D. Neonatal myasthenia.
1. Occurs in 10% to 15% of cases
2. Results from transplacental transfer of maternal antibody against acetylcholine receptors.
MYOTONIC DYSTROPHY
A. Clinical characteristics.
1. Autosomal dominant; weakness and wasting in muscles of face, neck, and distal limbs; myotonia of hands and tongue
2. Variable age at onset. The condition sometimes is diagnosed in mothers only after an affected child is born (these pregnancies are frequently complicated by polyhydramnios that results from poor fetal swallowing).
3. Predisposition to cardiac arrhythmias
4. Treatment. There is none for the dystrophy. Severe myotonia: phenytoin (FDA C), quinine (FDA D), and procainamide (FDA D).
B. Effects on pregnancy.
1. Increased risk of spontaneous abortion
2. Increased risk of premature labor and polyhydramnios, particularly with fetal involvement
3. Normal first stage of labor
4. Normal response to oxytocin
5. Prolonged second stage of labor
C. Labor management includes outlet forceps, regional anesthesia; avoid succinylcholine (can cause hyperthermia); nonpolarizing agents are generally safe.
MOVEMENT DISORDERS
A. Restless legs, the most common movement disorder in pregnancy. Most cases respond to massage, flexion/extension leg exercises, and walking. Treat with iron or folate if any suggestion of concurrent deficiency.
B. Chorea Gravidarum.
1. Most commonly due to medications, toxins, or infections
2. May be the initial manifestation of another disorder (e.g., systemic lupus erythematosus, Sydenham’s chorea)
3. Can be treated with low-dose haloperidol (FDA C)
C. Parkinson’s disease in pregnancy is rare because the age at which most patients have the disease is past childbearing years. However, pregnancy has been successfully accomplished in patients with Parkinson’s disease.
1. Pregnancy may adversely affect Parkinson’s in that there may be exacerbations soon after pregnancy.
2. Drugs used in Parkinson’s disease.
a. Levodopa (FDA C), MAO-B (selegiline, rasagiline—FDA C), dopamine agonists (pramipexole, ropinirole FDA C), and COMT inhibitor (entacapone FDA C).
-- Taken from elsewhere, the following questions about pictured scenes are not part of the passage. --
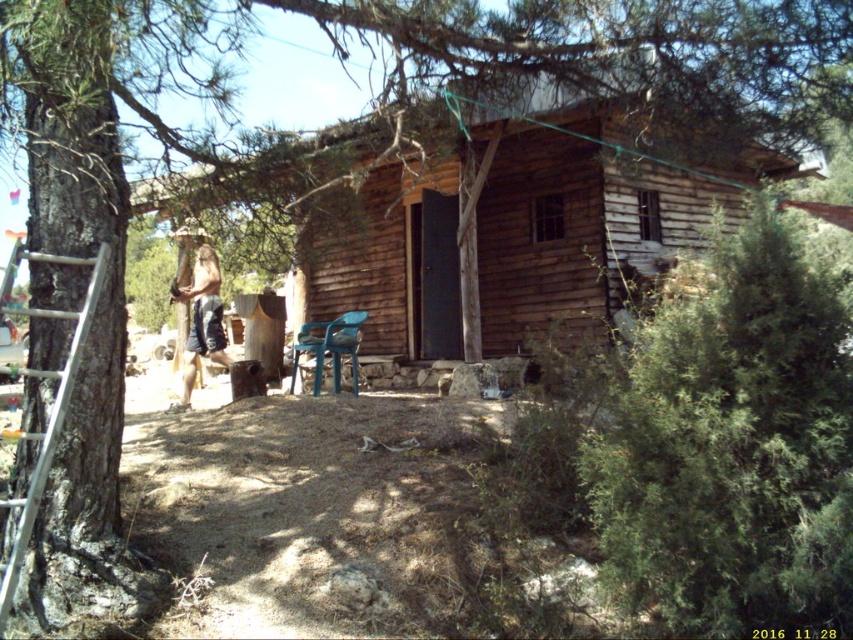
Is silver metallic ladder at left thinner than blue plastic chair at center?

Yes.

Which is in front, point (102, 244) or point (355, 394)?

Positioned in front is point (102, 244).

Is point (6, 500) closer to viewer compared to point (328, 324)?

That is True.

This screenshot has height=640, width=853. I want to click on silver metallic ladder at left, so click(x=50, y=408).

Which of these two, wooden log cabin at center or beige fabric shorts at center, stands shorter?

beige fabric shorts at center

Does wooden log cabin at center appear on the right side of beige fabric shorts at center?

Indeed, wooden log cabin at center is positioned on the right side of beige fabric shorts at center.

Which is behind, point (459, 353) or point (181, 300)?

The point (459, 353) is more distant.

Find the location of `wooden log cabin at center`. wooden log cabin at center is located at coordinates (519, 227).

Who is more distant from viewer, [88,317] or [177,300]?

Point [177,300]

Is point (76, 316) farther from viewer compared to point (206, 308)?

No, (76, 316) is closer to viewer.

Find the location of a particular element. This screenshot has width=853, height=640. silver metallic ladder at left is located at coordinates (50, 408).

Find the location of a particular element. This screenshot has height=640, width=853. silver metallic ladder at left is located at coordinates (50, 408).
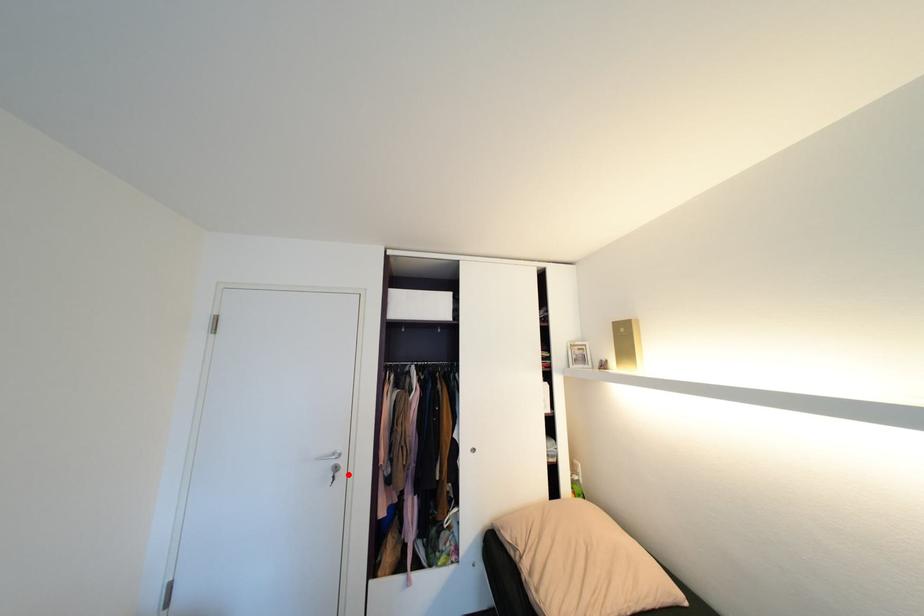
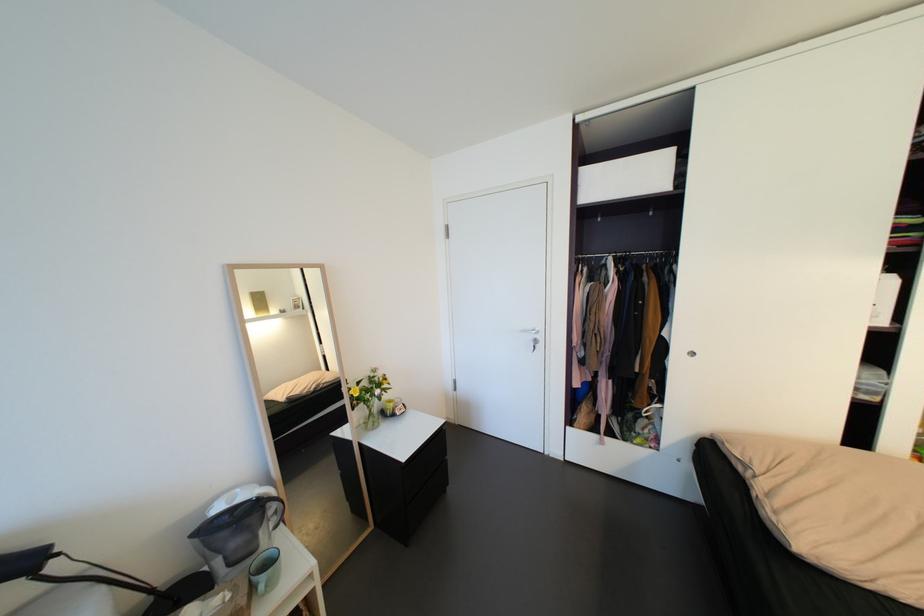
Question: I am providing you with two images of the same scene from different viewpoints. A red point is marked on the first image. Is the red point's position out of view in image 2?

Choices:
 (A) Yes
 (B) No

Answer: (B)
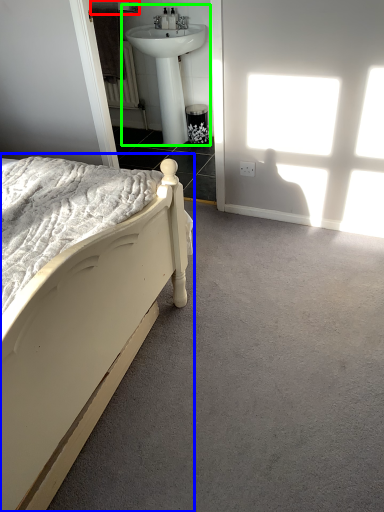
Question: Which is nearer to the towel bar (highlighted by a red box)? bed (highlighted by a blue box) or sink (highlighted by a green box).

Choices:
 (A) bed
 (B) sink

Answer: (B)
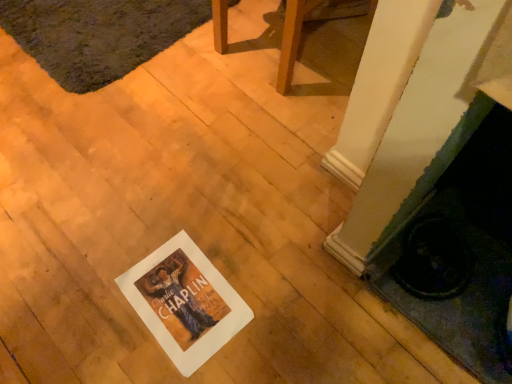
Locate an element on the screen. The height and width of the screenshot is (384, 512). free space above white paper at center (from a real-world perspective) is located at coordinates (187, 296).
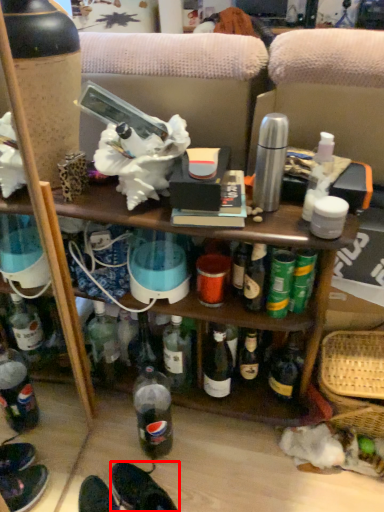
Question: From the image's perspective, what is the correct spatial positioning of footwear (annotated by the red box) in reference to basket?

Choices:
 (A) above
 (B) below

Answer: (B)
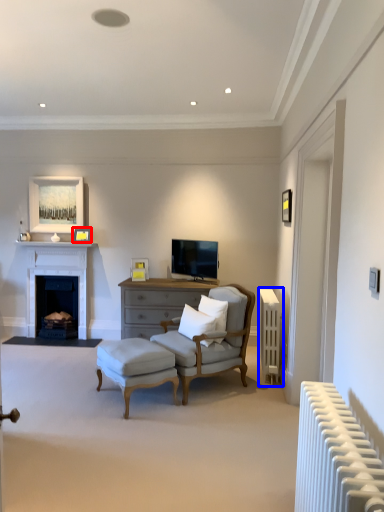
Question: Which object appears closest to the camera in this image, picture frame (highlighted by a red box) or radiator (highlighted by a blue box)?

Choices:
 (A) picture frame
 (B) radiator

Answer: (B)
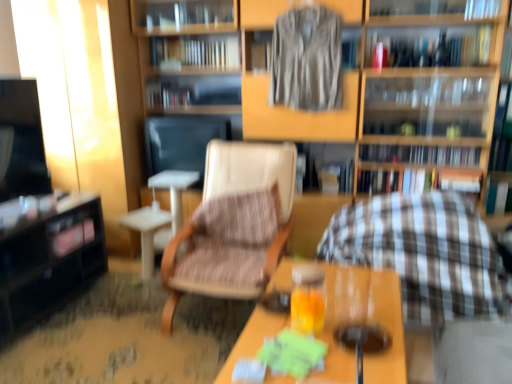
Locate an element on the screen. blank space above wooden table at center, the 1th table viewed from the right (from a real-world perspective) is located at coordinates (335, 315).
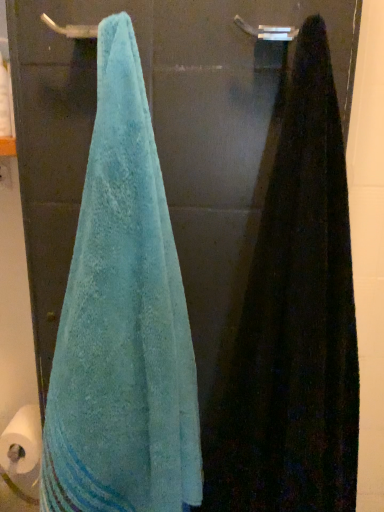
Question: Which is correct: silver metallic towel bar at upper center is inside black fuzzy towel at right, marked as the 1th towel in a right-to-left arrangement, or outside of it?

Choices:
 (A) outside
 (B) inside

Answer: (A)

Question: In terms of height, does silver metallic towel bar at upper center look taller or shorter compared to black fuzzy towel at right, the second towel viewed from the left?

Choices:
 (A) tall
 (B) short

Answer: (B)

Question: Estimate the real-world distances between objects in this image. Which object is farther from the black fuzzy towel at right, the second towel viewed from the left?

Choices:
 (A) teal terry cloth towel at left, the 2th towel positioned from the right
 (B) silver metallic towel bar at upper center

Answer: (B)

Question: Estimate the real-world distances between objects in this image. Which object is farther from the silver metallic towel bar at upper center?

Choices:
 (A) teal terry cloth towel at left, the 1th towel in the left-to-right sequence
 (B) black fuzzy towel at right, the second towel viewed from the left

Answer: (A)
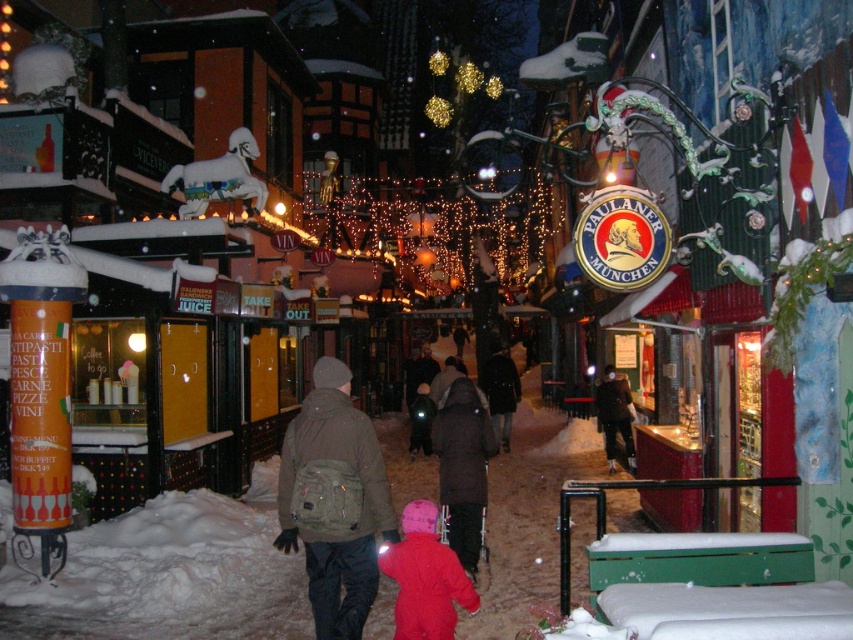
Does olive green backpack at center have a lesser height compared to dark brown coat at center?

Yes.

Which is in front, point (308, 593) or point (479, 403)?

Positioned in front is point (308, 593).

Who is more forward, (318, 620) or (465, 532)?

Point (318, 620) is in front.

In order to click on olive green backpack at center in this screenshot , I will do `click(334, 500)`.

The height and width of the screenshot is (640, 853). What do you see at coordinates (334, 500) in the screenshot? I see `olive green backpack at center` at bounding box center [334, 500].

Is olive green backpack at center taller than matte pink snowsuit at lower center?

Indeed, olive green backpack at center has a greater height compared to matte pink snowsuit at lower center.

Is point (384, 529) behind point (427, 580)?

Yes, point (384, 529) is behind point (427, 580).

You are a GUI agent. You are given a task and a screenshot of the screen. Output one action in this format:
    pyautogui.click(x=<x>, y=<y>)
    Task: Click on the olive green backpack at center
    Image resolution: width=853 pixels, height=640 pixels.
    Given the screenshot: What is the action you would take?
    pyautogui.click(x=334, y=500)

Is matte pink snowsuit at lower center smaller than dark brown coat at center?

Yes.

Does matte pink snowsuit at lower center have a greater width compared to dark brown coat at center?

Yes, matte pink snowsuit at lower center is wider than dark brown coat at center.

Locate an element on the screen. This screenshot has width=853, height=640. matte pink snowsuit at lower center is located at coordinates [x=425, y=577].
b. Amantadine (FDA C) can increase the risk of complications and malformations.
Key Points
• Neurologic disorders are not rare in pregnancy, and all women seen, who are of childbearing age, should be considered to have a prepregnancy visit.
• Optimum control of the neurologic problem before pregnancy is ideal.
• The best outcome for the infant is optimal care of the woman in pregnancy.
• Use testing, including imaging, to determine the correct diagnosis.
• Use medications when necessary, keeping in mind the FDA drug classification.